:: Problem to solve ::
Repeat the records below word for word and omit each image.
----------
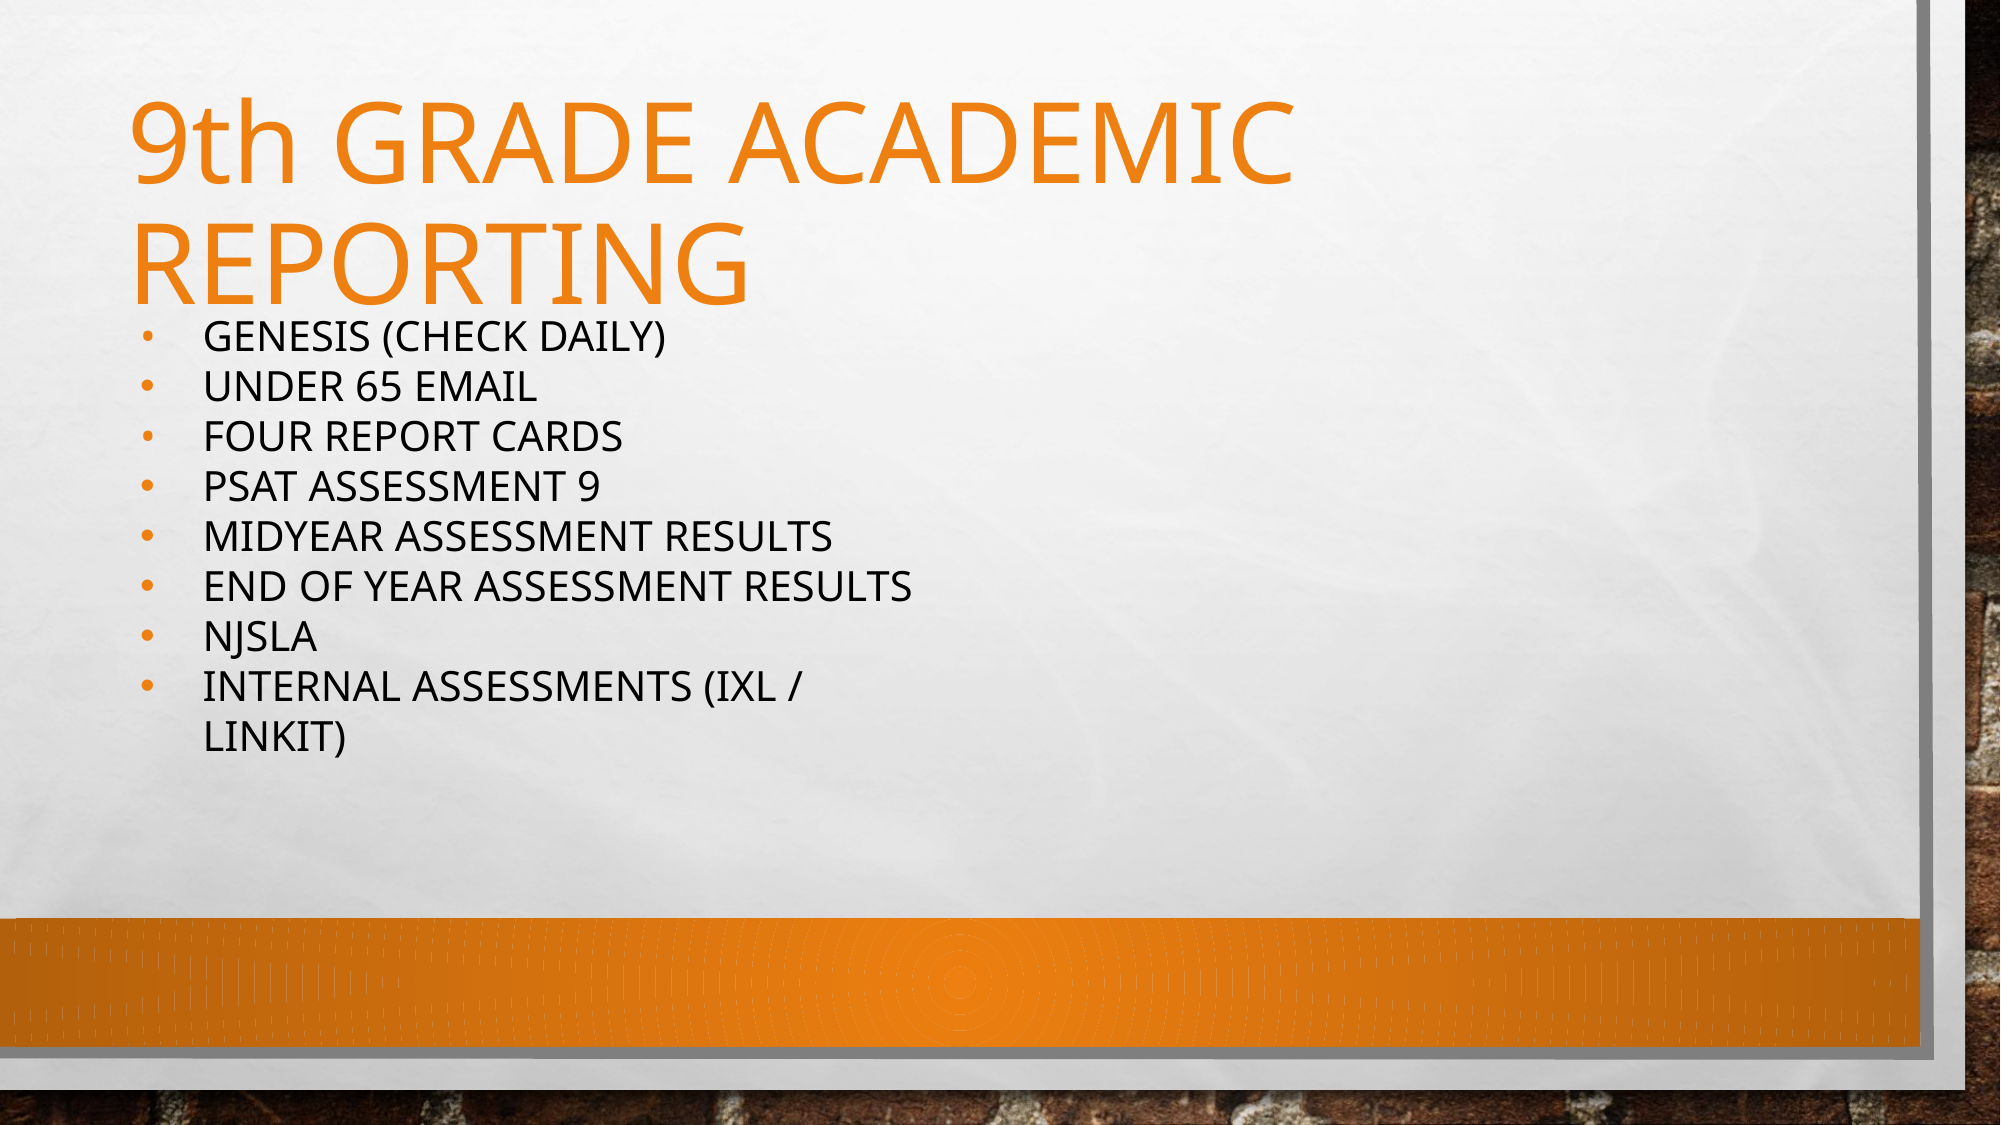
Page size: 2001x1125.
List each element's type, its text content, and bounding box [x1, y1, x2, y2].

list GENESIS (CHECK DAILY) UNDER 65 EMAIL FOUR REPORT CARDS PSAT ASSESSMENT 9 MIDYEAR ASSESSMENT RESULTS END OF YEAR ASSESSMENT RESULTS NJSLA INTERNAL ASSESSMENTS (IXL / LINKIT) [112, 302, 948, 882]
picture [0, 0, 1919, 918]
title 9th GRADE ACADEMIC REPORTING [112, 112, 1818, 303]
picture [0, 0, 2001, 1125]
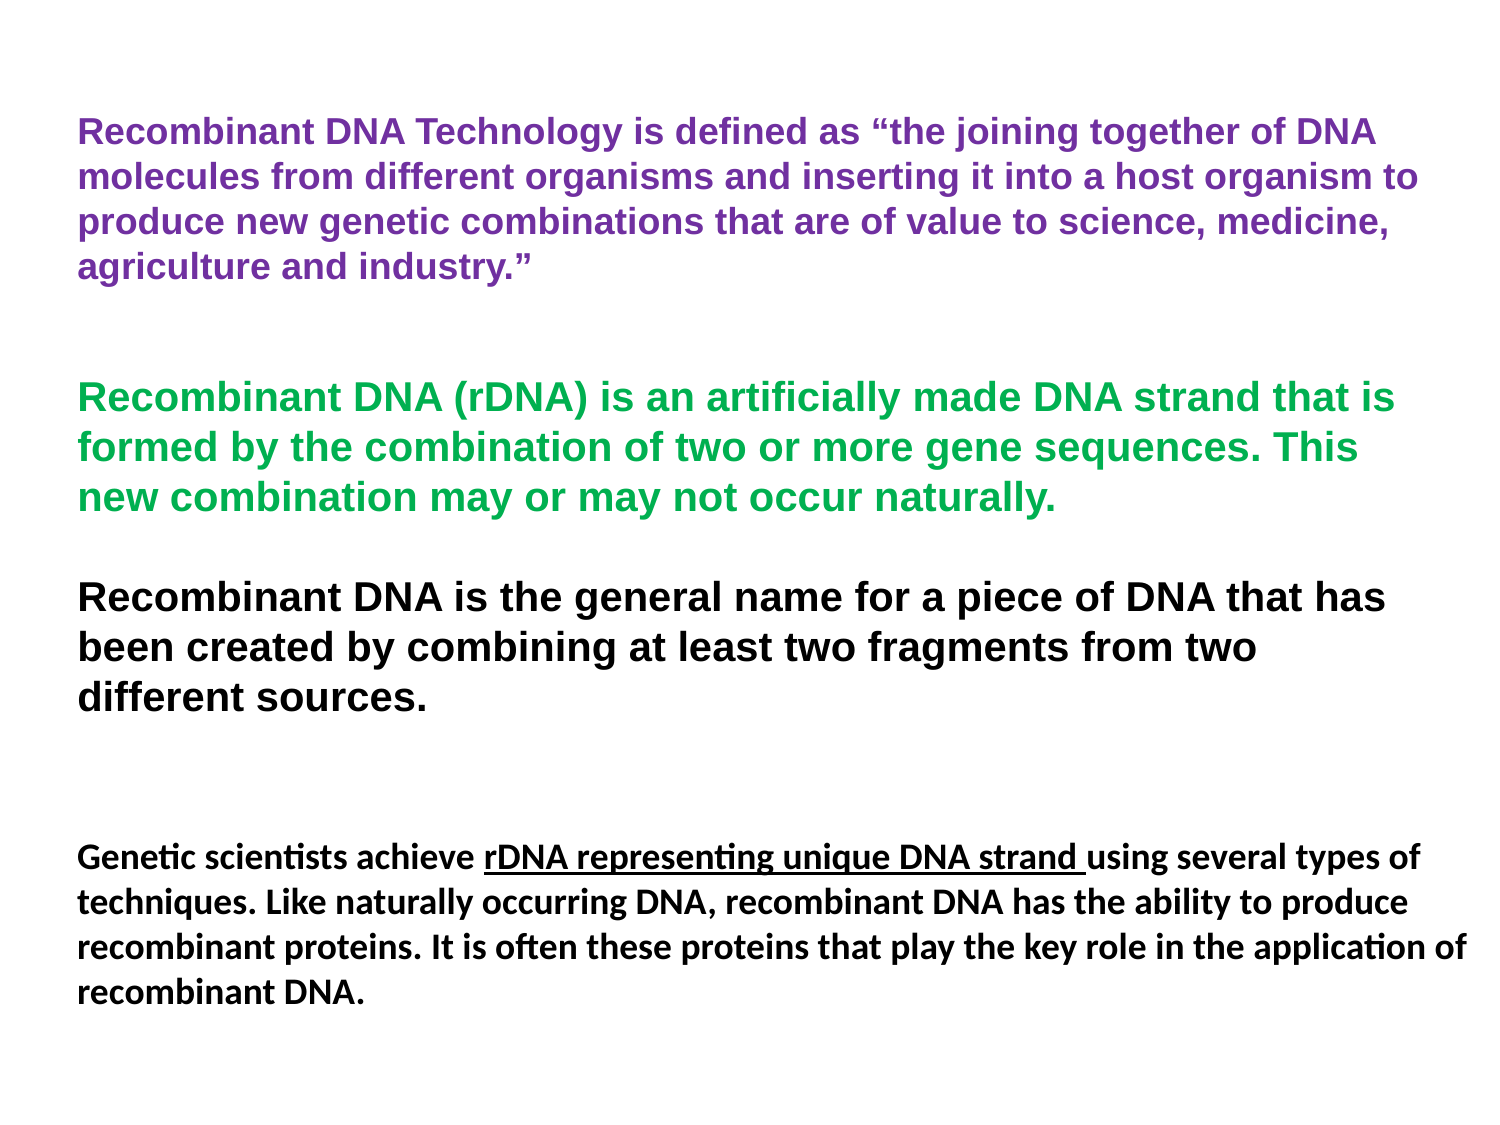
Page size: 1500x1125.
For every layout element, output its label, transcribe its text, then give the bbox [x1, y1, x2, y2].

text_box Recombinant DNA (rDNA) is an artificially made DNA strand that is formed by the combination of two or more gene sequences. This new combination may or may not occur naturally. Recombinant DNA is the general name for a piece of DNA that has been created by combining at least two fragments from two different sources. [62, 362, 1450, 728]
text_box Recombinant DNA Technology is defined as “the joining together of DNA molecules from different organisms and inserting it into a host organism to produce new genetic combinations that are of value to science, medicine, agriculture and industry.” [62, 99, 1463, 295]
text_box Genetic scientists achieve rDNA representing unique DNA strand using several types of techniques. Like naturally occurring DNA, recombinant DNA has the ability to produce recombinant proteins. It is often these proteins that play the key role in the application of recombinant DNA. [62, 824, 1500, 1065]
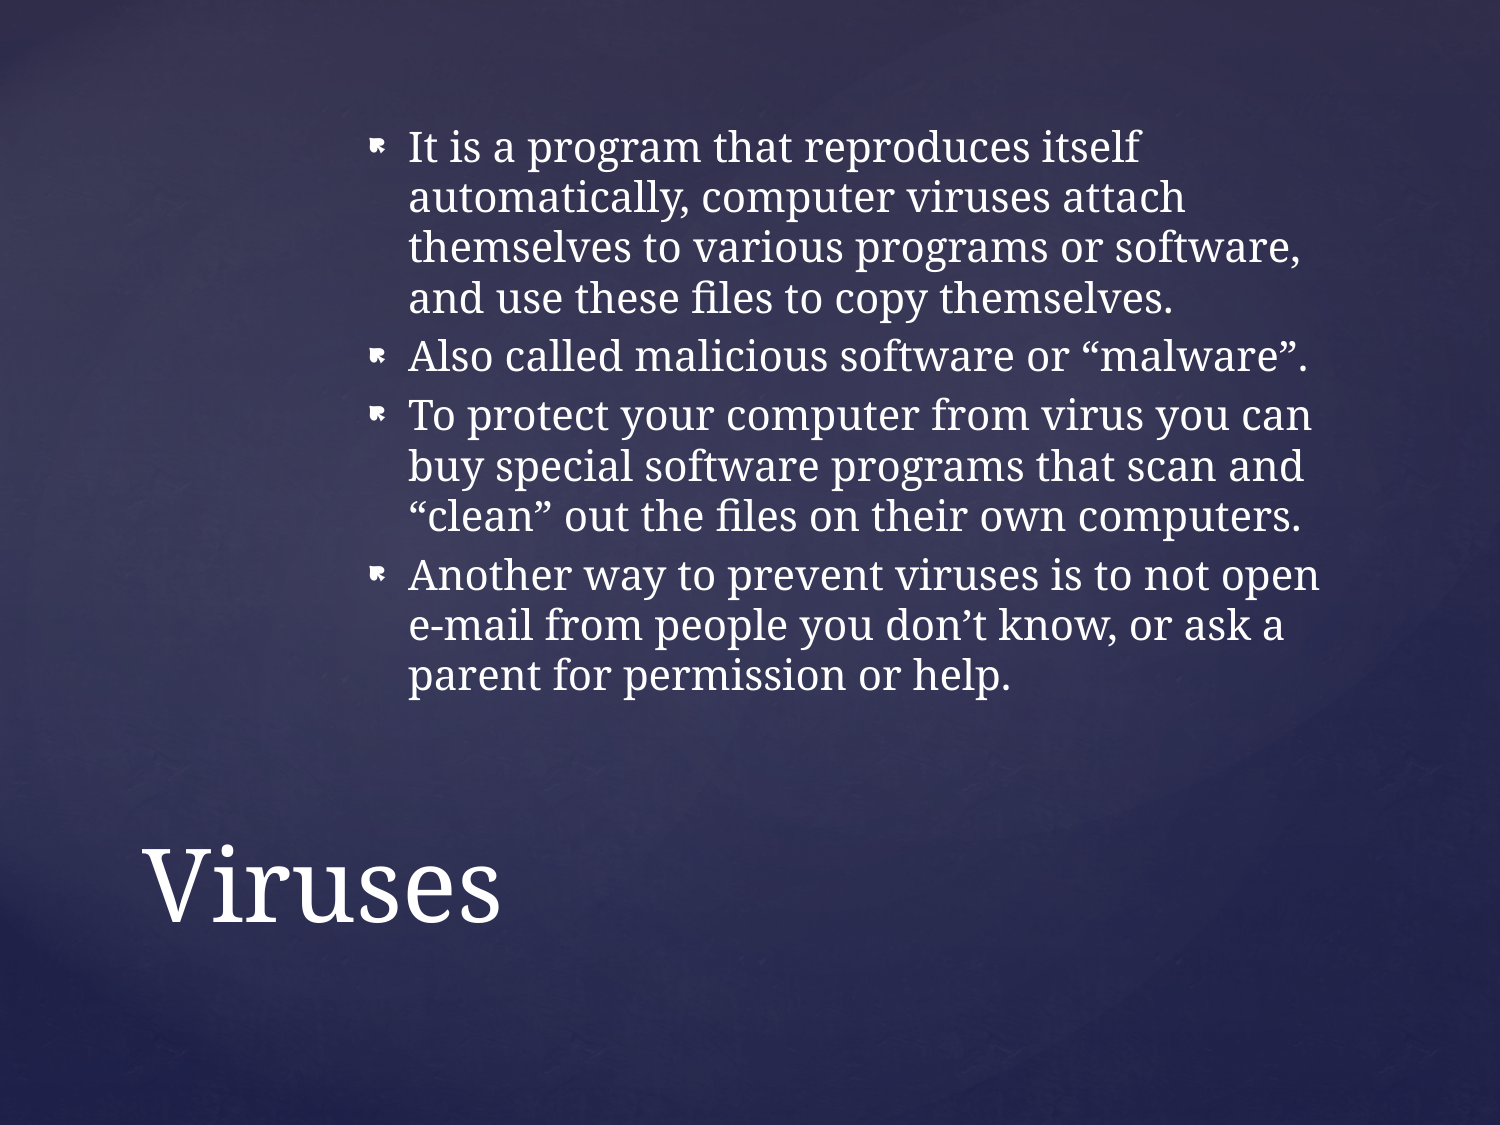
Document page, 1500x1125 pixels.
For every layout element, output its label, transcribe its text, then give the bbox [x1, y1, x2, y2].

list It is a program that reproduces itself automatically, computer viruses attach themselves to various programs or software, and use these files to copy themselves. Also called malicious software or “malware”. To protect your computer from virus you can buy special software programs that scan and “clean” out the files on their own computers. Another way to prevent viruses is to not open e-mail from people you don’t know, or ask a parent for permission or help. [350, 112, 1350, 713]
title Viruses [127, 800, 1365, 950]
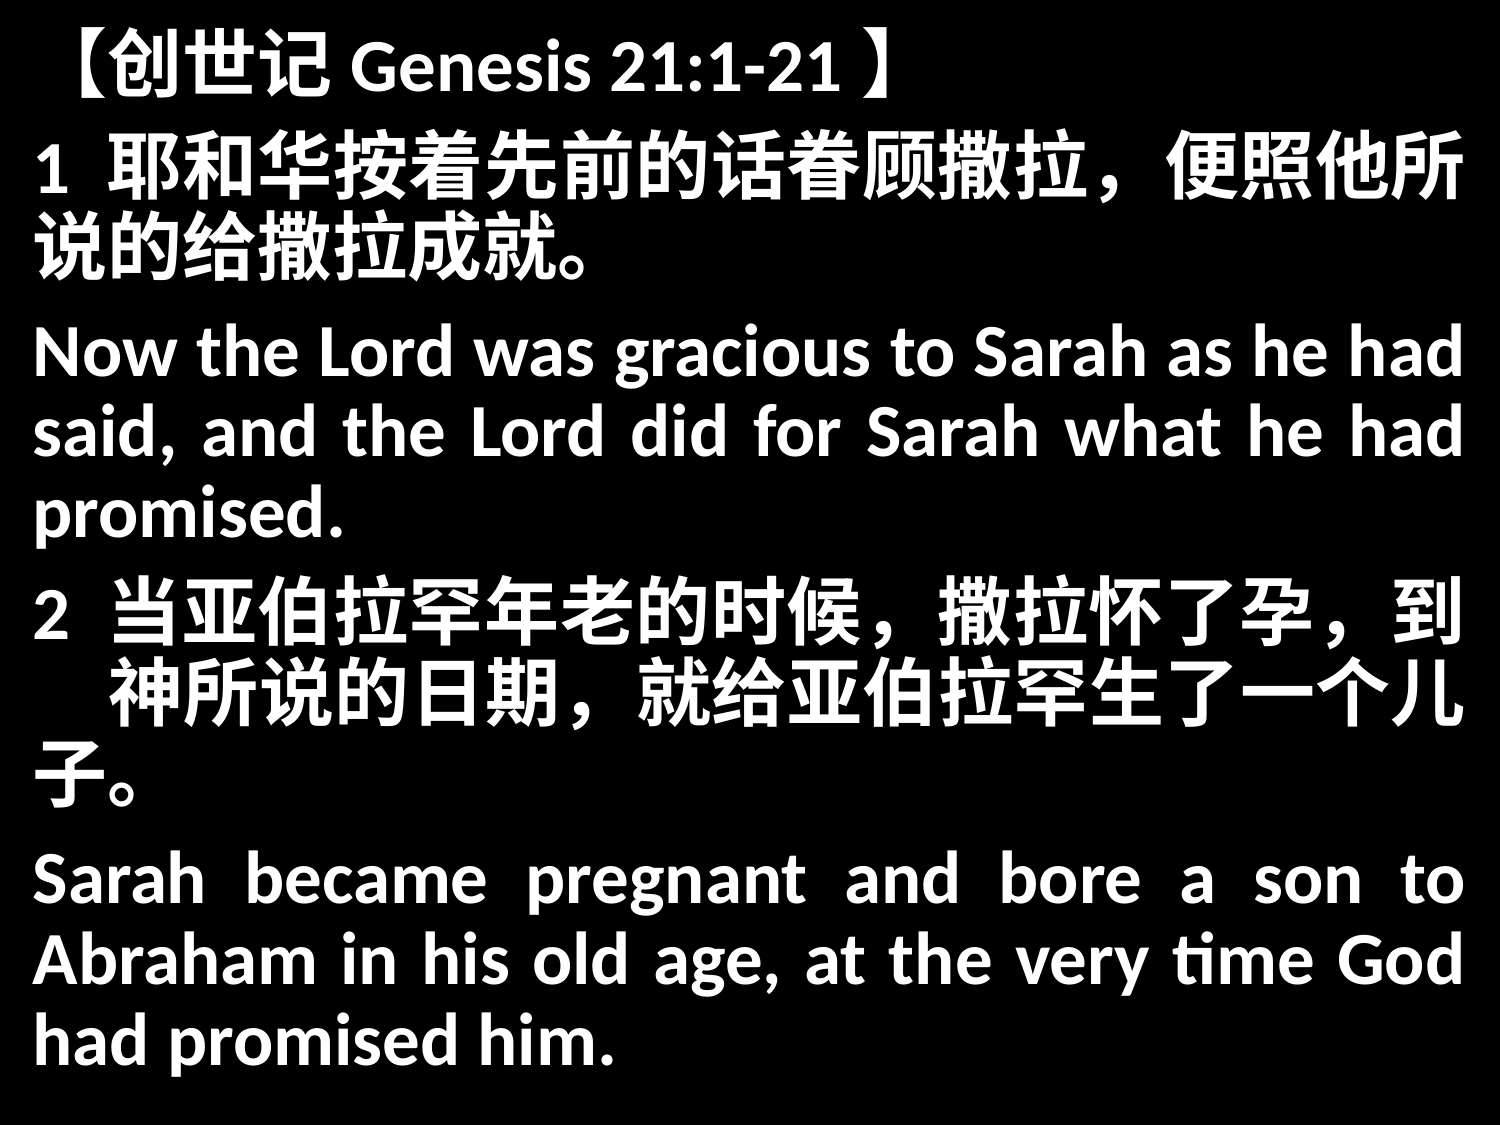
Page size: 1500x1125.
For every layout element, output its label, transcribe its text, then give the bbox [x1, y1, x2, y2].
----------
:: Answer for this exercise ::
Page size: 2001x1125.
List each element's type, its text content, and bounding box [x1, y1, x2, y2].

list GENESIS (CHECK DAILY) UNDER 65 EMAIL FOUR REPORT CARDS PSAT ASSESSMENT 9 MIDYEAR ASSESSMENT RESULTS END OF YEAR ASSESSMENT RESULTS NJSLA INTERNAL ASSESSMENTS (IXL / LINKIT) [112, 302, 948, 882]
picture [0, 0, 1919, 918]
title 9th GRADE ACADEMIC REPORTING [112, 112, 1818, 303]
picture [0, 0, 2001, 1125]
Page size: 1500x1125.
For every layout element, output its label, transcribe its text, then give the bbox [x1, y1, x2, y2].

text_box Recombinant DNA (rDNA) is an artificially made DNA strand that is formed by the combination of two or more gene sequences. This new combination may or may not occur naturally. Recombinant DNA is the general name for a piece of DNA that has been created by combining at least two fragments from two different sources. [62, 362, 1450, 728]
text_box Recombinant DNA Technology is defined as “the joining together of DNA molecules from different organisms and inserting it into a host organism to produce new genetic combinations that are of value to science, medicine, agriculture and industry.” [62, 99, 1463, 295]
text_box Genetic scientists achieve rDNA representing unique DNA strand using several types of techniques. Like naturally occurring DNA, recombinant DNA has the ability to produce recombinant proteins. It is often these proteins that play the key role in the application of recombinant DNA. [62, 824, 1500, 1065]
Document page, 1500x1125 pixels.
For every layout element, output its label, transcribe its text, then give the bbox [x1, y1, x2, y2].

list It is a program that reproduces itself automatically, computer viruses attach themselves to various programs or software, and use these files to copy themselves. Also called malicious software or “malware”. To protect your computer from virus you can buy special software programs that scan and “clean” out the files on their own computers. Another way to prevent viruses is to not open e-mail from people you don’t know, or ask a parent for permission or help. [350, 112, 1350, 713]
title Viruses [127, 800, 1365, 950]
Page size: 1500x1125.
For every layout element, output its label, transcribe its text, then give the bbox [x1, y1, x2, y2].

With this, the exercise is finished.